More important than the success we’ve had developing a strong company brand, we’ve also had success in developing happy clients. I’m not going to get into specifics of who our clients are or what our company revenue was. Partially because we respect the privacy of our clients and partially because it’s none of your damn business.
But what I can tell you is that Outspoken Media doesn’t require contracts. We’ve always operated on the belief that if a client isn’t happy, we want them to be able to go where they will be happy at any time. We don’t want to work with clients who don’t want to work with us. That said, we have yet to lose a client because they weren’t happy with our work. For us, that speaks volumes louder than any client brag list or revenue chart ever could.
Our growth as individuals
I won’t lie to you. There have been some rocky moments in our growth as individuals and as partners. Lisa and I have been good friends for a long time and it was tricky developing the line between speaking as friends and speaking as partners. Rhea tends to be, as she puts it, the “soft spoken member of Outspoken” and at times that could lead to her being overrun by personalities as strong as mine and Lisa’s. Lisa and Rhea are neighbors in addition to being business partners and needed to learn that sometimes, too much together time is a bad thing.
But, what we all learned early on is that being partners in a company is much like being in a marriage. And in this marriage, divorce was never an option. We all learned to speak our minds openly and honestly with each other, compromise and put in the effort it required to make it work. We learned to work together as a group, while maintaining our individuality.
In the last year, I’ve watched both Lisa and Rhea grow as entrepreneurs.
If you had told me a year ago that Lisa would be doing radio interviews I would have likely laughed at you. She is used to wielding her keyboard and it’s been exciting to see her start to wield her voice. She’s realized she needed to start taking every opportunity she could to promote her company, even if it puts her outside of her comfort zone.
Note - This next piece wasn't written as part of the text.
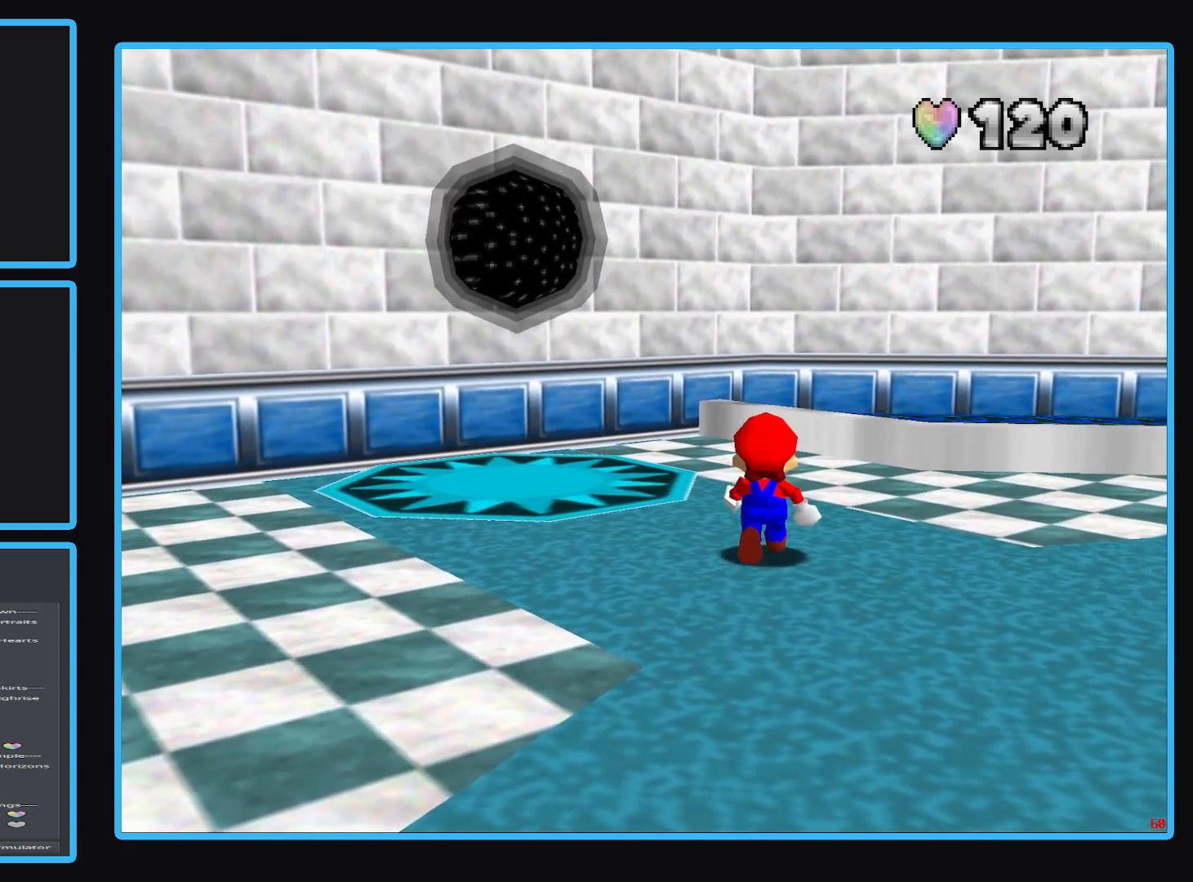
{"buttons": [], "left_stick": "center", "right_stick": "center", "events": []}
I’ve watched Lisa put in long hours, late nights and many weekends that I’m sure she used to spend in much more exciting ways. Lisa has never uttered the phrase “that’s not my job.” When there is a hole, she fills it if there is any possible way for her to do so. She uses phrases like “company growth plan” now. Awesome.
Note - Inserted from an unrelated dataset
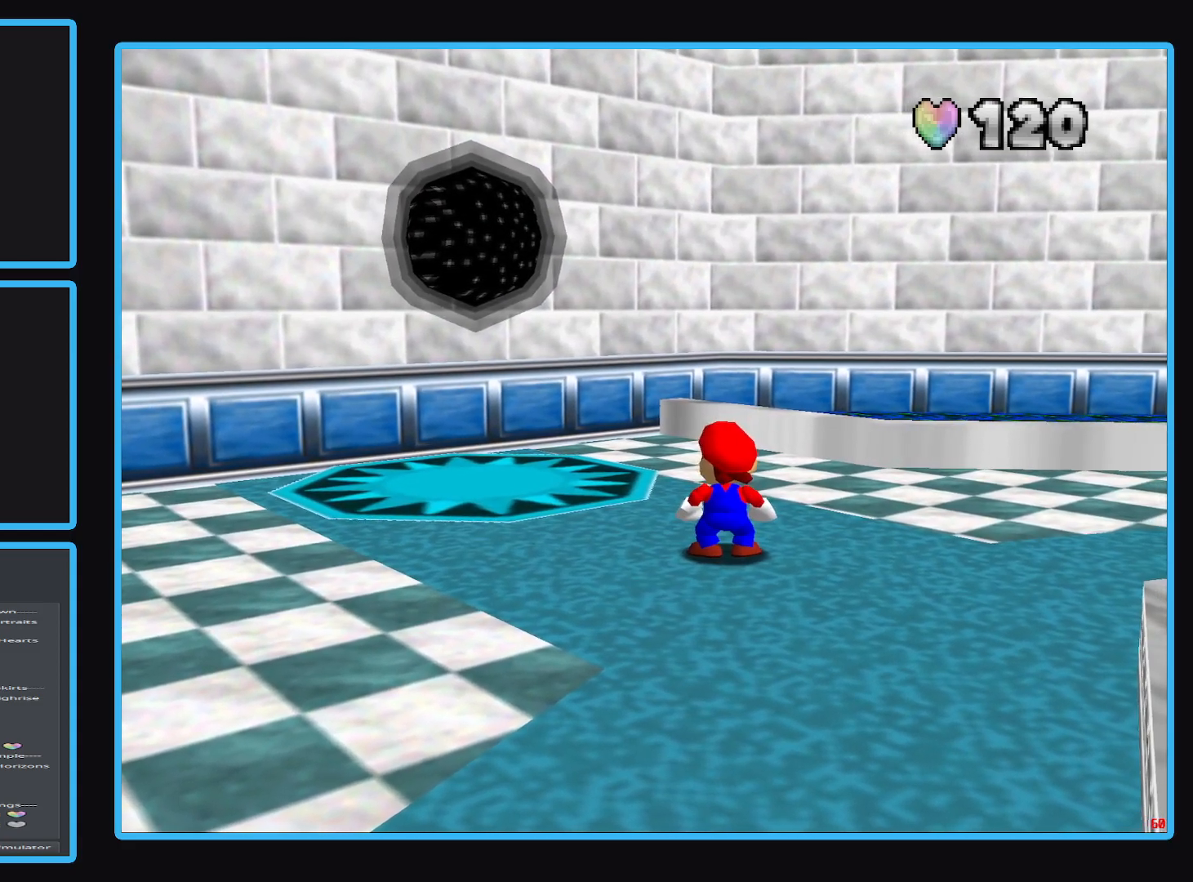
{"buttons": [], "left_stick": "center", "right_stick": "center", "events": []}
It’s also been exciting to see Rhea grow in her confidence and start to stand her ground when tough situations arise. She has always questioned why we’ve made every decision we have as a company – not because she doubts it – but because she has been eager to learn the reasoning behind why we made it so she can get better at making those decisions herself. I’ve watched her grow as a manager of both employees and clients. She’s learned why not every client is a “good client” for us and for the last several months has been “bang on” in weeding those out herself before we ever sit down to discuss what new client proposals need to be done and if they are a fit for us.
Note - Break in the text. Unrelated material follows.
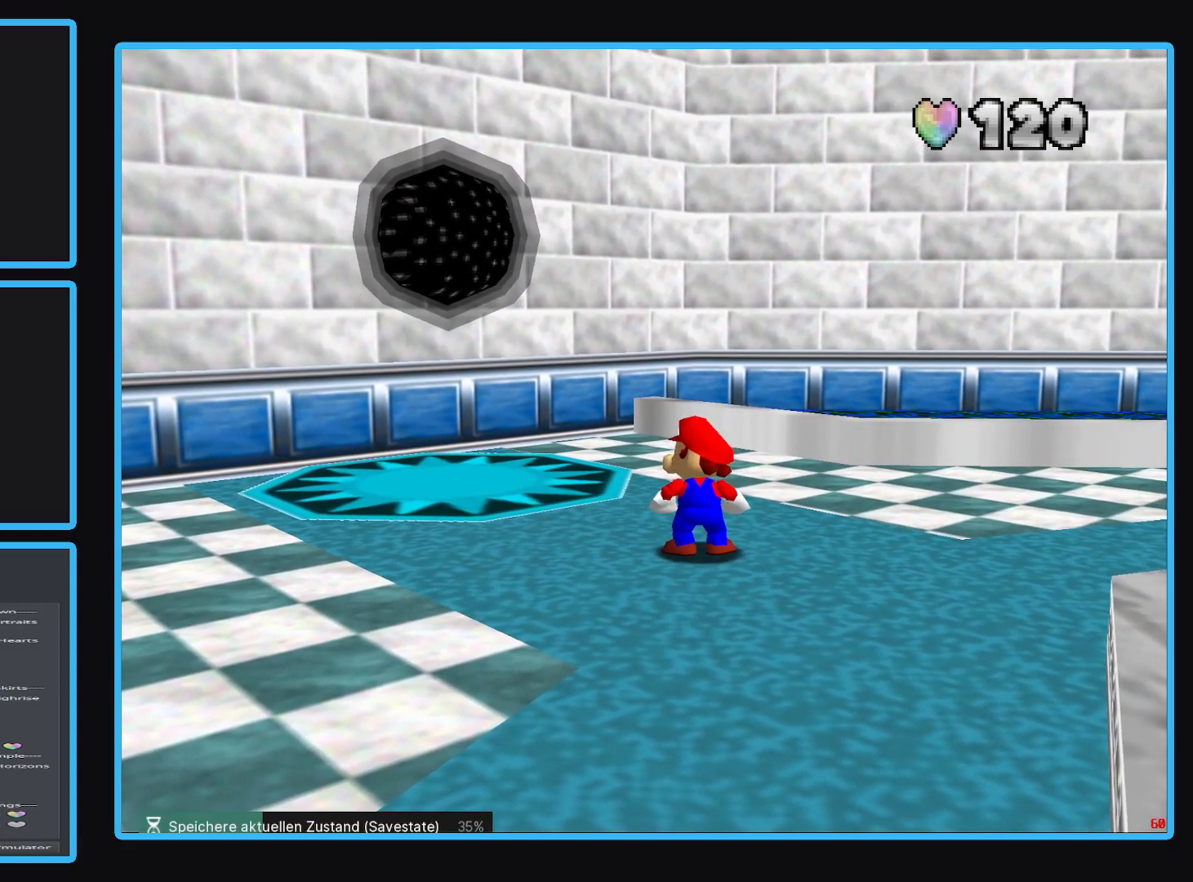
{"buttons": [], "left_stick": "center", "right_stick": "center", "events": []}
As for myself, I’ve learned to work in a group setting over the last year when I’m used to being the only voice in charge. I’ve also learned that it’s hard as hell to run two companies and have been learning to work through the chaos my life can sometimes become as a result. [Lisa says to note that I’ve “also learned to play better with others and not always be a bitch, which is very new to [me].” Bite me Barone.]
Where we’re going
I’m actually pretty damn excited about the second year with Outspoken. You can expect more press mentions, more controversy and more killer content from us in the coming year. We have revenue goals and company growth goals you can expect to see us working our assess off to achieve. And we’ll be working harder to spread our wings and extend our reach further and further outside the typical core “SEO realm.”